Asked if he was surprised survival rates for some cancers were better after treatment in private hospitals than even in some of the proposed designated centres, Dr Comber said many of the private hospitals were attached to the designated centres.

"So you are essentially dealing with the same doctors treating different groups of patients in what is to a large extent almost the same hospital. So that's the reason we think this is patient selection rather than anything to do with the sort of treatment they are getting."

The report states that the five-year relative survival of breast cancer patients whose first surgical treatment was in a private hospital was 90.1 per cent, compared with 87.3 per cent in the proposed specialist centres and 81.7 per cent in other public hospitals.

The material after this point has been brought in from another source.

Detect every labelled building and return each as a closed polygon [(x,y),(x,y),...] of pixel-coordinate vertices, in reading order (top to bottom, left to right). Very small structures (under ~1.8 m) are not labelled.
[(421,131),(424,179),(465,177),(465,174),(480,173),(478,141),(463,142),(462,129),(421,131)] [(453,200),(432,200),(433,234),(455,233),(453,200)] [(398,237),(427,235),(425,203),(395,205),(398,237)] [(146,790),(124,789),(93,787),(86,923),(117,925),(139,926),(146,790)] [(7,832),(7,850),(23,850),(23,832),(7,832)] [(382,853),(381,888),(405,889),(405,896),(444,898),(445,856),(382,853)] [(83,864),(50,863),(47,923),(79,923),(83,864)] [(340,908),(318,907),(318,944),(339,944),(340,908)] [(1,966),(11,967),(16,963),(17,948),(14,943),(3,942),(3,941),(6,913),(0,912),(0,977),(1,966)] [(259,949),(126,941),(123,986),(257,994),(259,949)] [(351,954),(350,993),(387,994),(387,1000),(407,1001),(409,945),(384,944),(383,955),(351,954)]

For prostate cancer, the five-year relative survival rate was 92.1 per cent among those treated at private hospitals, 81.8 per cent among those treated at the proposed specialist centres and 82.9 per cent at other public hospitals.

And among patients with colorectal cancer, the five-year survival rate after private hospital treatment was 73.7 per cent, compared with 60.9 per cent for those treated at the proposed specialist centres and 61.5 per cent among those treated at other public hospitals.

Meanwhile, the report notes overall that there have been "marked improvements in treatment and survival" of Irish cancer patients over the 1994-2004 period. But it says geographic disparities in treatment and survival are still evident. The west had the lowest level of radiation therapy for breast cancer for example.